(Items from a dataset)

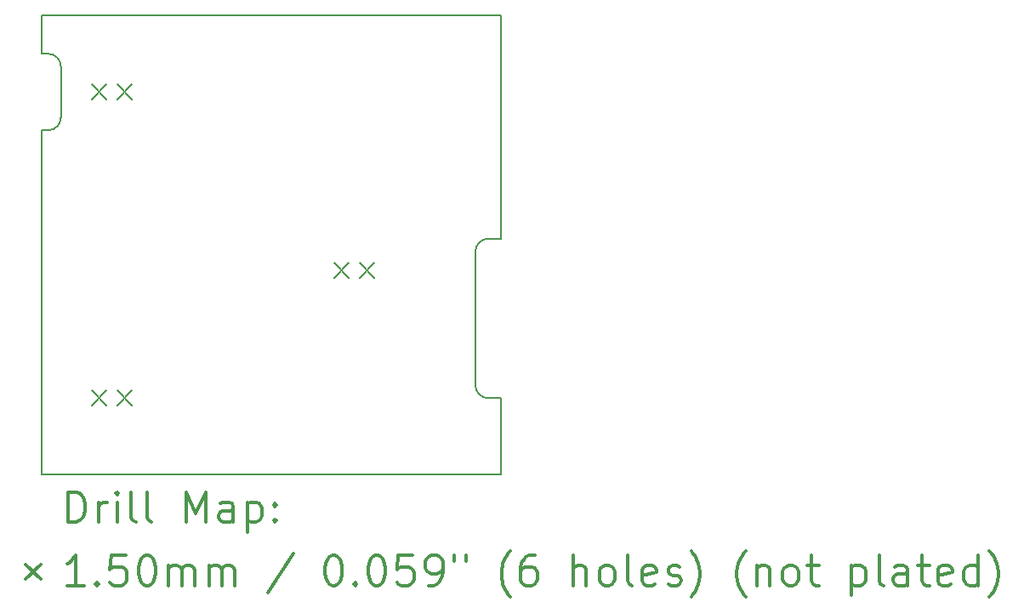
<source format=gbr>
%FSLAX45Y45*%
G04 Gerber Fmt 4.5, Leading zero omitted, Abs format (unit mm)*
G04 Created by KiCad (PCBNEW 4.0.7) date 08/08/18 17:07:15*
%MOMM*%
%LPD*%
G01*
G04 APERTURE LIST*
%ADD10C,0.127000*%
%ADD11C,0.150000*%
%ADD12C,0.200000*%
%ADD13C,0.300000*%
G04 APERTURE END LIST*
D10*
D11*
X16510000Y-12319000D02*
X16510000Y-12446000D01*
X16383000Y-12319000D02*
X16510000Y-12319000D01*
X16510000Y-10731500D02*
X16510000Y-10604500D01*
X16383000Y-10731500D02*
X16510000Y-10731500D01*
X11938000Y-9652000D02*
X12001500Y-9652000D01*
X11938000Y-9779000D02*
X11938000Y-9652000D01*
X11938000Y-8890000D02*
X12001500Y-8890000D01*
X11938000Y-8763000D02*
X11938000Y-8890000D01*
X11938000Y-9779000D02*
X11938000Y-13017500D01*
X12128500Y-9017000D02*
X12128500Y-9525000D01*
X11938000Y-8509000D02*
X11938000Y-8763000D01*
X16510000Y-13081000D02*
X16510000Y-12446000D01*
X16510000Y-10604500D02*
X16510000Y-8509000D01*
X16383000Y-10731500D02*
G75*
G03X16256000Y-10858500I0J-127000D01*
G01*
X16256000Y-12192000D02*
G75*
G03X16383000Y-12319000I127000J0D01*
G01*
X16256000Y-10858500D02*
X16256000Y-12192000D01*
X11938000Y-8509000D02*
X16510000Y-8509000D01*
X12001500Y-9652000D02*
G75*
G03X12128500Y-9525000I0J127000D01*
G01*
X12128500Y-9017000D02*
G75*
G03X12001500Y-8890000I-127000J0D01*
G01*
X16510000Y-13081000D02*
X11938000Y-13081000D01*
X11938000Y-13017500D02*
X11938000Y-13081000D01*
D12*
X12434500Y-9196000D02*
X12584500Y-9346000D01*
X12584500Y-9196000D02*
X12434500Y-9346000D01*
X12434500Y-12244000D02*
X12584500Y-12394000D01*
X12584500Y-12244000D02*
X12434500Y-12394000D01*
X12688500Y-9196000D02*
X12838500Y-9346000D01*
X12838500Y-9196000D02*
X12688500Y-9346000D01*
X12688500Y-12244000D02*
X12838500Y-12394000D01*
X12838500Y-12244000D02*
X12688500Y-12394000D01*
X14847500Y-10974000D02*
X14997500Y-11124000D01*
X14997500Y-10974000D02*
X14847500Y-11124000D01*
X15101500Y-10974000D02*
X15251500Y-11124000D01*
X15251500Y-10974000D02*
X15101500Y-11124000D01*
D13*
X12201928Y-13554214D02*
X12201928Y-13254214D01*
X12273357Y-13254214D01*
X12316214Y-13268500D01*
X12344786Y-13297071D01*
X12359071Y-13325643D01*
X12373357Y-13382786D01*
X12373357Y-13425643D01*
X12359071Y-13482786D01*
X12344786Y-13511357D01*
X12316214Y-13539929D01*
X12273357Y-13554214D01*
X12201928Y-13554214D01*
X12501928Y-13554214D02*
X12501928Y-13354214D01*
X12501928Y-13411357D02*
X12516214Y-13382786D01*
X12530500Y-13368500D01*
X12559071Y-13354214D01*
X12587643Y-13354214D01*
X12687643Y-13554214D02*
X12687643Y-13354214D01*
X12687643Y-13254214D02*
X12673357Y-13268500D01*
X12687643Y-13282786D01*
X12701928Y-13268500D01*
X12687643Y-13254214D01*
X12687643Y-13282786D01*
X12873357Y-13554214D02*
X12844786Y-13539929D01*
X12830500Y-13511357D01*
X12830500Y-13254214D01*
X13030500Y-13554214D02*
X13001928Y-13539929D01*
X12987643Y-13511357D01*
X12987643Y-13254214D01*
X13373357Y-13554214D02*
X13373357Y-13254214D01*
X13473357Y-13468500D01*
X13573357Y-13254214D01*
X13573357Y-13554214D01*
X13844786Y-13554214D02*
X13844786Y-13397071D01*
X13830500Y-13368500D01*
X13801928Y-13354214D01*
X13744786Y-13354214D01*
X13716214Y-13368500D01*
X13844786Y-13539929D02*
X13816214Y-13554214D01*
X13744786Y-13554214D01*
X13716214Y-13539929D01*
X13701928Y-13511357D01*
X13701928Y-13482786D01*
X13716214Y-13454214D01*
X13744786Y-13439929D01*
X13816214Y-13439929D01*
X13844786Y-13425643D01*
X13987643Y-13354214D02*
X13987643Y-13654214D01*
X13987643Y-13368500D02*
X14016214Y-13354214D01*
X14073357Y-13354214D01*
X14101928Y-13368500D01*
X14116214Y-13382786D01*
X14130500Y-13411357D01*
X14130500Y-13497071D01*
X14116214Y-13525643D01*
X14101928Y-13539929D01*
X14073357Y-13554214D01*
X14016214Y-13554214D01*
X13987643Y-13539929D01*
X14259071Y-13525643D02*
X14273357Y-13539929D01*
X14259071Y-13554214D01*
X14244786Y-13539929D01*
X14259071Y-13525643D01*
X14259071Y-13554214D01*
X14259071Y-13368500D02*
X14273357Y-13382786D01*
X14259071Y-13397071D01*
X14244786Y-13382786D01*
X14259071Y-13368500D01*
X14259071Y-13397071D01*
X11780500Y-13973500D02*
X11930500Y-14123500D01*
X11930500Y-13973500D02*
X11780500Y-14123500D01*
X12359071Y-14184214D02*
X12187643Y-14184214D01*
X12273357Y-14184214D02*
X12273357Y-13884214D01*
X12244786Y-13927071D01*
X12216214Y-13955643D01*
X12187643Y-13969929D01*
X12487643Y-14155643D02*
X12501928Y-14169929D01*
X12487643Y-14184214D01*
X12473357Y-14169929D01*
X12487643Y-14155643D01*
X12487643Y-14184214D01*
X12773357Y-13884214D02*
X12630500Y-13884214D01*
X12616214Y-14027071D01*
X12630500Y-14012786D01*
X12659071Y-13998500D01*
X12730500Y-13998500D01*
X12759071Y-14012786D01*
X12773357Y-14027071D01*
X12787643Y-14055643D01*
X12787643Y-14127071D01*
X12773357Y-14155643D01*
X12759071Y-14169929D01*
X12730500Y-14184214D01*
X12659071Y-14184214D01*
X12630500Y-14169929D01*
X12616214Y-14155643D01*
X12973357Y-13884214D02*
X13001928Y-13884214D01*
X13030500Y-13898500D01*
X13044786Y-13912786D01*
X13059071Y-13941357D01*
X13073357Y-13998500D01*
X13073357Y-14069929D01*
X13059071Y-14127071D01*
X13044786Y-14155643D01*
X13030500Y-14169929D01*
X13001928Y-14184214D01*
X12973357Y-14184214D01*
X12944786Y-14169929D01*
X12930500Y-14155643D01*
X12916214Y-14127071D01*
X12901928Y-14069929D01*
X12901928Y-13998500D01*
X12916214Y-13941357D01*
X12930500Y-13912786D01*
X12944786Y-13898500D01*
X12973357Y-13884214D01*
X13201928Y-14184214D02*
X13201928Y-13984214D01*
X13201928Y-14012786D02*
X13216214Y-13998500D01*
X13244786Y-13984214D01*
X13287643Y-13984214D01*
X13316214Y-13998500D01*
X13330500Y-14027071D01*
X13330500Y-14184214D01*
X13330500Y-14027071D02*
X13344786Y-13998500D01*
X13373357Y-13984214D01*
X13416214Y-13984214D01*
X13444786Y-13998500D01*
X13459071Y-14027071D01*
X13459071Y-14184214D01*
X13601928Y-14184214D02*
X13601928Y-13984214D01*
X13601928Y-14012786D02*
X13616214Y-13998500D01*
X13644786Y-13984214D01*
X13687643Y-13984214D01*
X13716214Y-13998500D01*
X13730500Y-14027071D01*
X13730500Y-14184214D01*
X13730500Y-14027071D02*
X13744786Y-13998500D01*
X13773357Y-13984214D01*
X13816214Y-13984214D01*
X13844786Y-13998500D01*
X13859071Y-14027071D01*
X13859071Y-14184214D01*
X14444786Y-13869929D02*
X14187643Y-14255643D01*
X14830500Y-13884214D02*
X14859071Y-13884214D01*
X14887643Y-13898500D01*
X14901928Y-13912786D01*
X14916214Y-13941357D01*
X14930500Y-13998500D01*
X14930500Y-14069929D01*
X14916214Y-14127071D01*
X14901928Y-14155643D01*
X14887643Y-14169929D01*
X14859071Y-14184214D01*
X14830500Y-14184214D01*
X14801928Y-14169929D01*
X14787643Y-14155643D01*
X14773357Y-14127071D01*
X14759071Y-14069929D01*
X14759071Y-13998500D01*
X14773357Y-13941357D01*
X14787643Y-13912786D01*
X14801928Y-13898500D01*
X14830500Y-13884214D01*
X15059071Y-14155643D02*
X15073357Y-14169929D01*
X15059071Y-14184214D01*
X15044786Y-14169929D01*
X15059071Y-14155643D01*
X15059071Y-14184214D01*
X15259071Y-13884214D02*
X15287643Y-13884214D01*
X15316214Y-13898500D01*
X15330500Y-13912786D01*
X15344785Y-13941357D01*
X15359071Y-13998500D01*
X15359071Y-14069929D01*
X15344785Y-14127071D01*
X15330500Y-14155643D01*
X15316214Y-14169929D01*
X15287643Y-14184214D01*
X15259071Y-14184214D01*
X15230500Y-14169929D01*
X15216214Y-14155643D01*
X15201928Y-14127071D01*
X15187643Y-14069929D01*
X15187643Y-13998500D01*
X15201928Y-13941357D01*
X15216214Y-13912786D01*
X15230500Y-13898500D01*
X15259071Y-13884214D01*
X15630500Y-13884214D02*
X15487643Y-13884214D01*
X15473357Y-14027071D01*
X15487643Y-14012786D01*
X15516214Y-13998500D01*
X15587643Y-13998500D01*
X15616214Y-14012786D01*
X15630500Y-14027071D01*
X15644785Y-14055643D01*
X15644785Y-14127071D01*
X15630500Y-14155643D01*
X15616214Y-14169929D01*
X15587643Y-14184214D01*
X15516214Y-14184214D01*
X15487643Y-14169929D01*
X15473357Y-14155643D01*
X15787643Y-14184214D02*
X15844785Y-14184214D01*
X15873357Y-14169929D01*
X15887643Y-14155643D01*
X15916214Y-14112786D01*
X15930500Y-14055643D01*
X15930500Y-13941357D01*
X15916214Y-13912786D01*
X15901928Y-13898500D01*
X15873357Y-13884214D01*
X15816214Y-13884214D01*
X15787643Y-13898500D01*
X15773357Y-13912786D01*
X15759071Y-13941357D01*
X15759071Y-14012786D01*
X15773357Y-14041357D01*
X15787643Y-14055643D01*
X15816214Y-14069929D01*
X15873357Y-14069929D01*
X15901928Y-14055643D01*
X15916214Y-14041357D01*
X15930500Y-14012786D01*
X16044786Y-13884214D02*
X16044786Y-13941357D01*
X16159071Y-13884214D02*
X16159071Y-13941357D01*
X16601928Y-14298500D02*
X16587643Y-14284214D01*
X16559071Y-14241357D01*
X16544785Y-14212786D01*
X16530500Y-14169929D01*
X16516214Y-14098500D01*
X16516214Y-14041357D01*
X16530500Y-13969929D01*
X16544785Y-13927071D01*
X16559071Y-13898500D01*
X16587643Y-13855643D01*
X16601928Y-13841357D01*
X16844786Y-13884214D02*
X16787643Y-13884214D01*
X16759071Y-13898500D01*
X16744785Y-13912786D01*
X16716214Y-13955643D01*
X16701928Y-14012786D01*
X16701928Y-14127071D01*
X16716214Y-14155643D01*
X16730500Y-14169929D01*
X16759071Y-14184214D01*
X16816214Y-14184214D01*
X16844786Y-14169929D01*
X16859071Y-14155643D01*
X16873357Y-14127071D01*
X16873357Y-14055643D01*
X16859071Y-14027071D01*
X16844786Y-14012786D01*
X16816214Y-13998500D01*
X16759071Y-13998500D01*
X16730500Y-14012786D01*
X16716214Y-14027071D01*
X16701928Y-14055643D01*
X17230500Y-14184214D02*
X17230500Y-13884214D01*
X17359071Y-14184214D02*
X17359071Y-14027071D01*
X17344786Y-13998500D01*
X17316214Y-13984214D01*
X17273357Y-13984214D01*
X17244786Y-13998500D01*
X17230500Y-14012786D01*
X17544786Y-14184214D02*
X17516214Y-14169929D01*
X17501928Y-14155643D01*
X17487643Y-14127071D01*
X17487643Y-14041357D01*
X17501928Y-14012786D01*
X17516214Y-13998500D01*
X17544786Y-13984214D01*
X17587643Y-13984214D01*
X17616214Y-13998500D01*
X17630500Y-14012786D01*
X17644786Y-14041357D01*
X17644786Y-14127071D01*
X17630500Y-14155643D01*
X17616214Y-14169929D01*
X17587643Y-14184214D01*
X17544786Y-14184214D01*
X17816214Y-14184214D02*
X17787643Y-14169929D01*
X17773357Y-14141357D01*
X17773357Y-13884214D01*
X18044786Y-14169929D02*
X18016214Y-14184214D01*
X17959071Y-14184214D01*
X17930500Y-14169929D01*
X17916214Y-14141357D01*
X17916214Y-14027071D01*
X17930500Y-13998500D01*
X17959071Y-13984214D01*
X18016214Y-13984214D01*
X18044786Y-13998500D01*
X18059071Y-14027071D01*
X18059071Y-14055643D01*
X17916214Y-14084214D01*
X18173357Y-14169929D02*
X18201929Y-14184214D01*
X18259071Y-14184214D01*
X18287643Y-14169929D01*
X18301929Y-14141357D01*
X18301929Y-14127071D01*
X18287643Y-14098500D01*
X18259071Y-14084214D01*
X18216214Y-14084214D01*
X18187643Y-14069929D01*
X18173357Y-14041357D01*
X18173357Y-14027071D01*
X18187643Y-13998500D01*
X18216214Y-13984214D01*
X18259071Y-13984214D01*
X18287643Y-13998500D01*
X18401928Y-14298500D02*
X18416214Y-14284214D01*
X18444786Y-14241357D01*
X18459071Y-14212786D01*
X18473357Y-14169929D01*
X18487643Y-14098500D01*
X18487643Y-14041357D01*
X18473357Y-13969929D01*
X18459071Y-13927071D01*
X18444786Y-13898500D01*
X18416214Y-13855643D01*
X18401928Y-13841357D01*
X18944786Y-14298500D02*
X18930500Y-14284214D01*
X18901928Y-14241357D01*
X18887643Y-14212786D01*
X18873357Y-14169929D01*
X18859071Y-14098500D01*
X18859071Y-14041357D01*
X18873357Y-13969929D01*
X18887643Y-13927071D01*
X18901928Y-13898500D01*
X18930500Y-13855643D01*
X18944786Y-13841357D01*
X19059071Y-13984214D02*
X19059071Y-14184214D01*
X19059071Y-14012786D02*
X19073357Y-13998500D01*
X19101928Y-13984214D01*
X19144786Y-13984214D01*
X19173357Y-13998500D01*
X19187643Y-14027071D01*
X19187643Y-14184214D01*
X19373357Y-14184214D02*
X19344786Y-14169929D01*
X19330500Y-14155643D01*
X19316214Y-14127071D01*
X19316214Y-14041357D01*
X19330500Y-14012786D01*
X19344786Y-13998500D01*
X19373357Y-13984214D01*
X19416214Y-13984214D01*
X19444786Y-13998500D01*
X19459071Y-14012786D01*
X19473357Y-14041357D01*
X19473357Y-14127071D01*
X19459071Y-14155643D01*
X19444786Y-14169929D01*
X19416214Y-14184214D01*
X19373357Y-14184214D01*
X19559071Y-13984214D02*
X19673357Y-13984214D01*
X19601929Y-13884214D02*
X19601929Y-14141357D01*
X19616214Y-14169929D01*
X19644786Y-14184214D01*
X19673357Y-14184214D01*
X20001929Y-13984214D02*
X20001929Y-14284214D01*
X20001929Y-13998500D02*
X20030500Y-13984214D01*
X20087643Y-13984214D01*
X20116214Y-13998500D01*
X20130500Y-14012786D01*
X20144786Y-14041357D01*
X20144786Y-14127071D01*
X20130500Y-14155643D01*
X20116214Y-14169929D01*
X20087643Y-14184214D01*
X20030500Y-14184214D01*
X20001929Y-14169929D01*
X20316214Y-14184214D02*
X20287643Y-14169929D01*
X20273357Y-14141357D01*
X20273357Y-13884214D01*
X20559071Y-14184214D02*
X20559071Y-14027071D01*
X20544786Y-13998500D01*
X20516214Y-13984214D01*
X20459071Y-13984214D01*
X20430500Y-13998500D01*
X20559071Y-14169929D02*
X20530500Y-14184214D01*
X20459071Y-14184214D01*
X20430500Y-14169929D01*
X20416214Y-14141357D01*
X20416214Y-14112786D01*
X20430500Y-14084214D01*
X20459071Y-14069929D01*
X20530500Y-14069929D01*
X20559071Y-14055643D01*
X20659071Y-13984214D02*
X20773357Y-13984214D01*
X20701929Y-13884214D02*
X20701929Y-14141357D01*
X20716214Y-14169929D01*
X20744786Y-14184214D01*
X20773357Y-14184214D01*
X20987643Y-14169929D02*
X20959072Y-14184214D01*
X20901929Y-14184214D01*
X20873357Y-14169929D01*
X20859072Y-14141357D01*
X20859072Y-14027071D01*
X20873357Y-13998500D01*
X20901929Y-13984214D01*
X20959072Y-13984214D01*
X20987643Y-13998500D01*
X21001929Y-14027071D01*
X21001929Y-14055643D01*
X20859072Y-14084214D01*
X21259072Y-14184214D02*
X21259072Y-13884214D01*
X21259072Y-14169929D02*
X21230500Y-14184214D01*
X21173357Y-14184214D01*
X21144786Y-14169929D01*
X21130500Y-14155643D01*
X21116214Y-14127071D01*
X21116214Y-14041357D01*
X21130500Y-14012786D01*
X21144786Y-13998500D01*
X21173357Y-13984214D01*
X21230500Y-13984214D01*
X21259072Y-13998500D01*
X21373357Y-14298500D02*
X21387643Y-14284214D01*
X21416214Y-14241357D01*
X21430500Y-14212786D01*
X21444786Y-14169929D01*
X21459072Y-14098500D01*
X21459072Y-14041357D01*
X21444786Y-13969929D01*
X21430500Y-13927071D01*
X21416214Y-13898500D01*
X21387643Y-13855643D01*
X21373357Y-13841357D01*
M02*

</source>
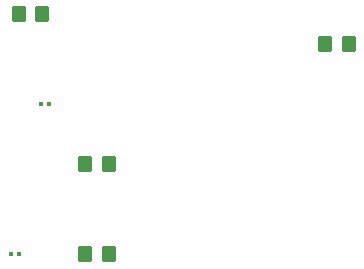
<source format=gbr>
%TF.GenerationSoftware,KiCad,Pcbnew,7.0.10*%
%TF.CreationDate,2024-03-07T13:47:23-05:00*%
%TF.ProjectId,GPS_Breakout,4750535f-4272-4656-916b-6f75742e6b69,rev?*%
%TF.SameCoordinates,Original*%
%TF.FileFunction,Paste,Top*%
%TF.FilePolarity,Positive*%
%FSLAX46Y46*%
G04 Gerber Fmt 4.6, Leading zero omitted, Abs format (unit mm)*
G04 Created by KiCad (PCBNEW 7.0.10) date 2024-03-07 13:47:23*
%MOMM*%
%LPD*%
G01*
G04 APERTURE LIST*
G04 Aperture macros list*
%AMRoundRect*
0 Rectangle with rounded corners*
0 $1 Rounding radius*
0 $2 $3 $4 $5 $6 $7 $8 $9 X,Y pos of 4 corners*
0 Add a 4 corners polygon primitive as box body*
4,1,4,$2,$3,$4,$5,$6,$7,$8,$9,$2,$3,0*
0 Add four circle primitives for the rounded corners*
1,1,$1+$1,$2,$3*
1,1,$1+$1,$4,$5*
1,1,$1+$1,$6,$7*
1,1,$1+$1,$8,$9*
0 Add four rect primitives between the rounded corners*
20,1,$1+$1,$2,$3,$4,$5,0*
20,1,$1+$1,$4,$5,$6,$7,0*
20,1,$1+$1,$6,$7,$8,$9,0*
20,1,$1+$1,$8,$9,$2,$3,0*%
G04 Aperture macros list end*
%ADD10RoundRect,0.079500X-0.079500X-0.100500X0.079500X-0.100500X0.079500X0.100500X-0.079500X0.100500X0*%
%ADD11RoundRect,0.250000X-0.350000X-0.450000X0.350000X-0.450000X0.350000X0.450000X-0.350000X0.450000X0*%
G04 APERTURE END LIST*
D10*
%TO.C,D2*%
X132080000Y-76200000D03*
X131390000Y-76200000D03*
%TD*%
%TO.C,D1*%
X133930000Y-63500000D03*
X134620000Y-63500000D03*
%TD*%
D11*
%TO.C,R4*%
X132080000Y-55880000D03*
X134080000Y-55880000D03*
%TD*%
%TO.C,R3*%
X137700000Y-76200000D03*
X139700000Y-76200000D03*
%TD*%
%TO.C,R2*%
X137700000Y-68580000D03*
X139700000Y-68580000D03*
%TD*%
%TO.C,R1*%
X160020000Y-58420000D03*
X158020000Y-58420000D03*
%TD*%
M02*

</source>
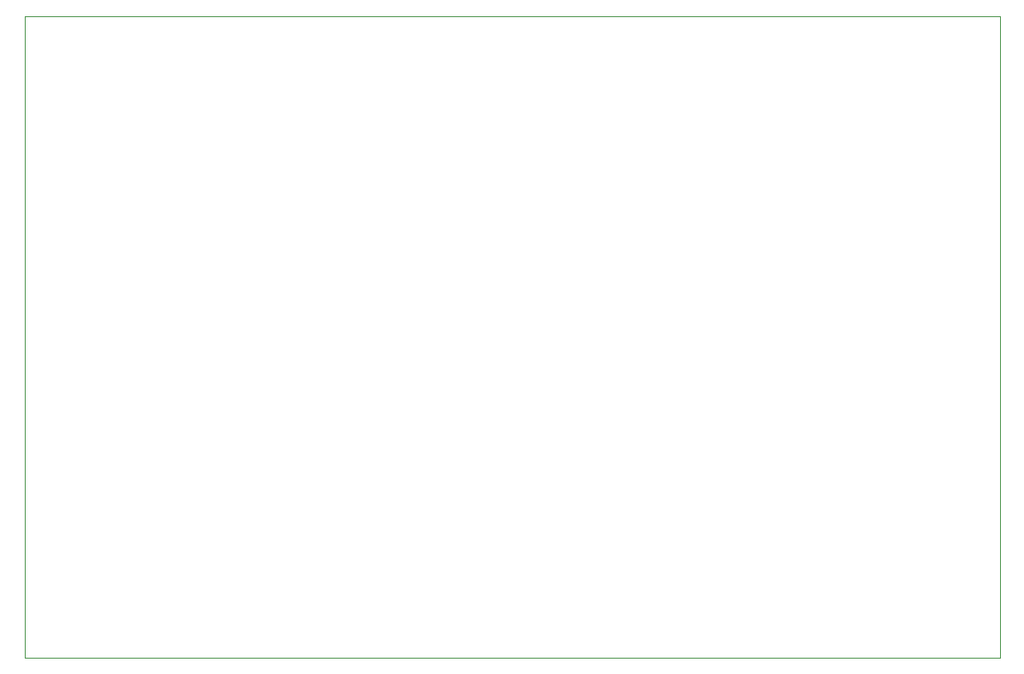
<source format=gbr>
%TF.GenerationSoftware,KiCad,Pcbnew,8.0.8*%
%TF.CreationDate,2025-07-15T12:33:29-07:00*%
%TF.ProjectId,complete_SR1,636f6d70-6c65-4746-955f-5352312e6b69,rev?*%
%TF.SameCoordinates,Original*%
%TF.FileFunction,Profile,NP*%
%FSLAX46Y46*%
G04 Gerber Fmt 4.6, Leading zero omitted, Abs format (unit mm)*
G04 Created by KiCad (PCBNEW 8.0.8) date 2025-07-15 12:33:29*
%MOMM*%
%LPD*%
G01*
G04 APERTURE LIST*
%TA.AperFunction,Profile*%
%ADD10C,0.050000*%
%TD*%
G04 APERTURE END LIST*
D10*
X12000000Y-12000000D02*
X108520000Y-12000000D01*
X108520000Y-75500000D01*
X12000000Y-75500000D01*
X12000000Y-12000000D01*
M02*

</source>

ACTIVITY: Repeat exactly the lines from the start of the entries down to the line with "X11938000Y-8890000D01*", keeping both ends but none of the pictures.

SOLUTION TO THIS EXERCISE:
<source format=gbr>
%FSLAX45Y45*%
G04 Gerber Fmt 4.5, Leading zero omitted, Abs format (unit mm)*
G04 Created by KiCad (PCBNEW 4.0.7) date 08/08/18 17:07:15*
%MOMM*%
%LPD*%
G01*
G04 APERTURE LIST*
%ADD10C,0.127000*%
%ADD11C,0.150000*%
%ADD12C,0.200000*%
%ADD13C,0.300000*%
G04 APERTURE END LIST*
D10*
D11*
X16510000Y-12319000D02*
X16510000Y-12446000D01*
X16383000Y-12319000D02*
X16510000Y-12319000D01*
X16510000Y-10731500D02*
X16510000Y-10604500D01*
X16383000Y-10731500D02*
X16510000Y-10731500D01*
X11938000Y-9652000D02*
X12001500Y-9652000D01*
X11938000Y-9779000D02*
X11938000Y-9652000D01*
X11938000Y-8890000D02*
X12001500Y-8890000D01*
X11938000Y-8763000D02*
X11938000Y-8890000D01*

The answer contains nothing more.